Combien de fois par jour l’auteur Gary Devore pense-t-il à l’Empire romain? La réponse à cette question se trouve peut-être du côté d’A Murder of Crows on the Wall, un roman policier se déroulant en 209 de notre ère.
Dans la région du mur d’Hadrien, cette fortification qui a longtemps séparé l’Angleterre, sous contrôle romain, de l’Écosse peuplée de « barbares », un légionnaire est tué. Et par la force des choses, c’est un cartographe en mission commandée, Gaius Pedius Bonumnumen, qui sera chargé de tirer le tout au clair. Le hic, c’est que plus notre homme progressera dans son enquête, plus les choses se compliqueront.
Si l’on ne compte plus les livres policiers qui se déroulent à l’époque moderne, bien entendu, voire durant le 19e siècle. Et si Le nom de la rose représentait une incursion fort intéressante dans le monde médiéval, il s’agissait aussi, un peu, d’une tricherie, avec une référence directe à Conan Doyle et son personnage de Sherlock Holmes.
Gary Devore, lui, s’appuie sur sa grande expérience comme archéologue et ses connaissances du monde antique pour concevoir un mystère s’articulant autour de concepts intemporels, comme l’appât du gain, les luttes de pouvoir, ou encore la nécessité de recueillir des indices. À cela, celui qui enseigne également à l’Université Standford a ajouté une bonne dose de « couleur locale », ou plutôt de… couleur temporelle?
Car qui dit empire romain, surtout à l’époque du règne de Lucius Septimius Severus, avec ses deux fils se menant une lutte de tous les instants pour devenir l’héritier attitré, dit intrigues de cour, mais aussi mysticisme de l’ancien temps. Sans compter les pratiques culturelles et sociales d’une autre ère. D’une autre civilisation, même.

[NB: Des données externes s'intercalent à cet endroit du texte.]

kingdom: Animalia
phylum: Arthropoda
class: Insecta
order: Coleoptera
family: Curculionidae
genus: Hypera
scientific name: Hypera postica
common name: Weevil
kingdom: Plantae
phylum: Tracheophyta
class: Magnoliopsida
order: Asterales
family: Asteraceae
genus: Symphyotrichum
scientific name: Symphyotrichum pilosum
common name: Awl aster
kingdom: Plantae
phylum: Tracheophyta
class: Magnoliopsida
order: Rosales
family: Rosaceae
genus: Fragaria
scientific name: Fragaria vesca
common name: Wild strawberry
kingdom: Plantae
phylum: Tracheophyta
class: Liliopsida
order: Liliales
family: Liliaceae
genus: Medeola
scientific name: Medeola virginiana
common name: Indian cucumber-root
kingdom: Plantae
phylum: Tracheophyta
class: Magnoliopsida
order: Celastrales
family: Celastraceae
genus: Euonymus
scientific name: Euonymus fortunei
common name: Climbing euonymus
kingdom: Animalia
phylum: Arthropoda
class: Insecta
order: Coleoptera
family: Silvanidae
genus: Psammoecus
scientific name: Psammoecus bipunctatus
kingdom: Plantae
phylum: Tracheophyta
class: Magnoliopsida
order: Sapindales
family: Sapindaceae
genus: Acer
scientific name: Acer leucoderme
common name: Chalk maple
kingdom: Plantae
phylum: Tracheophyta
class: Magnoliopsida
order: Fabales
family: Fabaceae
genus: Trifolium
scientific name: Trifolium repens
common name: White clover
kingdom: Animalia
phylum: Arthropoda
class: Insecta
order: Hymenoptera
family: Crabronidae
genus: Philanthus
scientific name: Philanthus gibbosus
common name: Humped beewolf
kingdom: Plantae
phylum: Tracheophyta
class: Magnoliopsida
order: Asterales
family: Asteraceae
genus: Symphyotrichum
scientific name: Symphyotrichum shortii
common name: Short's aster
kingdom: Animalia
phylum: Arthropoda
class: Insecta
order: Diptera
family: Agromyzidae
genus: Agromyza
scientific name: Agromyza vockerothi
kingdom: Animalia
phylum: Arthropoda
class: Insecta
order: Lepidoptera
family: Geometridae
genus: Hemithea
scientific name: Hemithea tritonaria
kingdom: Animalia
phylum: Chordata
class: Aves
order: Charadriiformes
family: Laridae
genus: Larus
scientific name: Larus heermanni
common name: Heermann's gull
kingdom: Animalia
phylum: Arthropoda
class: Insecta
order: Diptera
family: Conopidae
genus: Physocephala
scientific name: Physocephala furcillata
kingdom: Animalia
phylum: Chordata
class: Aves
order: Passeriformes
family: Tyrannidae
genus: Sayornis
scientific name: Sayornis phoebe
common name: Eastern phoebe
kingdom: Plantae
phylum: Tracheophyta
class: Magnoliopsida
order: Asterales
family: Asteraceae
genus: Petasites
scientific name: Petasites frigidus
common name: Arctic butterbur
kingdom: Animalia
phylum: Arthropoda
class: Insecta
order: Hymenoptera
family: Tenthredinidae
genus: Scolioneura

Voilà donc un peu l’ambiance du roman: notre héros est amené à visiter la quasi-totalité des forts construits le long du mur, en rencontrant du même coup une série de personnages particulièrement colorés. Et puisque l’auteur est féru d’histoire et d’archéologie, ces fortifications, mais aussi les villes et villages civils, sont particulièrement bien décrites, tout comme d’autres aspects de la vie romaine, à l’époque.
Peut-être un peu trop bien décrits, parfois, en fait. Mais on peut difficilement reprocher à M. Devore d’être passionné par son sujet.
Outre l’enquête policière, le lecteur aura également droit, de façon surprenante, à une réflexion fort intéressante sur la moralité. En effet, les romans de ce genre ont généralement une approche très binaire, en ce qui concerne la violence: tuer ou être tué. Un policier qui abat un criminel aura peut-être ce geste sur la conscience, mais cette fois, Gary Devore pousse la réflexion un peu plus loin, le tout dans un contexte historique où la mort était beaucoup plus présente, dans la vie de tous les jours. Et une mort généralement personnelle, face-à-face, simplement à portée de lame, plutôt que de façon plus anonyme, au bout d’un fusil.
Franchement original, autant de par son contexte que par les réflexions que suscite l’oeuvre, A Murder of Crows on the Wall est un roman tout à fait intéressant qui a sa place dans toute bonne bibliothèque qui se respecte. Espérons que l’auteur trouvera rapidement un éditeur.
Gary Devore offre également des visites guidées audio de la région du mur d’Hadrien.